### Given information:
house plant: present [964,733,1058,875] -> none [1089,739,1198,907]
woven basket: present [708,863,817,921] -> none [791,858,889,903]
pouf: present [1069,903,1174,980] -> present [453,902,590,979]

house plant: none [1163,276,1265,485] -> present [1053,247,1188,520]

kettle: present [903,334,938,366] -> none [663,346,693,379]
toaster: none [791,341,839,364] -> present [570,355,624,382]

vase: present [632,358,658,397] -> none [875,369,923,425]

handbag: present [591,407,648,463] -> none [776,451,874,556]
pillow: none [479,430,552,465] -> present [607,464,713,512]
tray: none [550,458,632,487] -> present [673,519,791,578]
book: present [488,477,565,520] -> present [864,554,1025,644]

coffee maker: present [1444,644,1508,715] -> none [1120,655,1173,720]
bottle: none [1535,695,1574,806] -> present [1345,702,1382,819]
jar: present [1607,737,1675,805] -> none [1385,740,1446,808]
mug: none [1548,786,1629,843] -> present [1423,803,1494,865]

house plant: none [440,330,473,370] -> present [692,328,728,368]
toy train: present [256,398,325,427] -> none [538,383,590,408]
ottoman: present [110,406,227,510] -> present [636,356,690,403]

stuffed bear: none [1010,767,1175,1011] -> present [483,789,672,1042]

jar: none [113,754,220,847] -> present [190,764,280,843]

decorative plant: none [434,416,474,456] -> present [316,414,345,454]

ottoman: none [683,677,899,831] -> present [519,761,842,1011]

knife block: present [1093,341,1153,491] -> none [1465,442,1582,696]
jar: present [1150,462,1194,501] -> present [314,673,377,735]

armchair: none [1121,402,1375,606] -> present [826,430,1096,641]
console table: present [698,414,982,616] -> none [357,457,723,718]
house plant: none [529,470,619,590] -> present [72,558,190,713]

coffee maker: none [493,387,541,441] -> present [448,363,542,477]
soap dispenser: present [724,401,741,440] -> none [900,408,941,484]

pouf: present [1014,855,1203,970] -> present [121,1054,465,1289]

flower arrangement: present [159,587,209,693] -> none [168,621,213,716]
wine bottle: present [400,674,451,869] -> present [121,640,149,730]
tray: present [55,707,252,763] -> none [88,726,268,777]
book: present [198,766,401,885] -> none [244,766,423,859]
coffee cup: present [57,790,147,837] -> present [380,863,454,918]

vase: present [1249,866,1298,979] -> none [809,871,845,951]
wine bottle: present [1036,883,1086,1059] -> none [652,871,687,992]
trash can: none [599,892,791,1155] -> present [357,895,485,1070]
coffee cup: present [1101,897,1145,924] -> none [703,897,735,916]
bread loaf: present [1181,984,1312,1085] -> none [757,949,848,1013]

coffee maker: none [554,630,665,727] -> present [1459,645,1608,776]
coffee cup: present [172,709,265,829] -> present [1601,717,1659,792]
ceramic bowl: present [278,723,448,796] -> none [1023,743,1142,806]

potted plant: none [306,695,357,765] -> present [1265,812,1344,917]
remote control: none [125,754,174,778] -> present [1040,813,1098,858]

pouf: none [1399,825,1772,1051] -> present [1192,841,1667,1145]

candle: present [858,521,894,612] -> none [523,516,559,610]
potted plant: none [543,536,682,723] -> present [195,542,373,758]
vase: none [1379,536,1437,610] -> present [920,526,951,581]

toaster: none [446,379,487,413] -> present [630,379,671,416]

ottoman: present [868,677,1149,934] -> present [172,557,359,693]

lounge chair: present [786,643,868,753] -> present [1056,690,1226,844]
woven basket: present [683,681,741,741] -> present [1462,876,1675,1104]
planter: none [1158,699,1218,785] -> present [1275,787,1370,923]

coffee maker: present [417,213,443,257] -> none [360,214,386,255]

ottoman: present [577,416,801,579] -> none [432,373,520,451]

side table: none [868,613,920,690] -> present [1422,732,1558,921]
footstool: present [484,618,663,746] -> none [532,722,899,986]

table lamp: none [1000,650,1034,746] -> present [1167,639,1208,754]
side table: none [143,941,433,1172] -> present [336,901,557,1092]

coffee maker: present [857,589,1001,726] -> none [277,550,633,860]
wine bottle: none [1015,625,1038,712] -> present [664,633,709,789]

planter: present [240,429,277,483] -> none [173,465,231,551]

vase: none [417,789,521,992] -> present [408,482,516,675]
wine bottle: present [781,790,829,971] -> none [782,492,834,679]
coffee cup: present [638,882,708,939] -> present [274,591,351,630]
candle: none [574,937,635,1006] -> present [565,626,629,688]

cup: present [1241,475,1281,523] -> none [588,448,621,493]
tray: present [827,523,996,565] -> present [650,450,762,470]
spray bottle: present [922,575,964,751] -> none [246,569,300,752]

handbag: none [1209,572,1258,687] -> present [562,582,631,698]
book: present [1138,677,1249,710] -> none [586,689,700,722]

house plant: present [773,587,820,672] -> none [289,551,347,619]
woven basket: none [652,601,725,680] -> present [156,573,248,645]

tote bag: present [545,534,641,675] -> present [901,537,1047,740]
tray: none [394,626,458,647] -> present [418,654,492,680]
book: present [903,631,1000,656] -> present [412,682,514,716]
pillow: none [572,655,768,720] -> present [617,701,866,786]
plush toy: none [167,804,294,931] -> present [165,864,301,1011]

### What is required:
Among the lines of these entries, find those that contain "maker". Give their number and nothing else.

### Result of the exercise:
5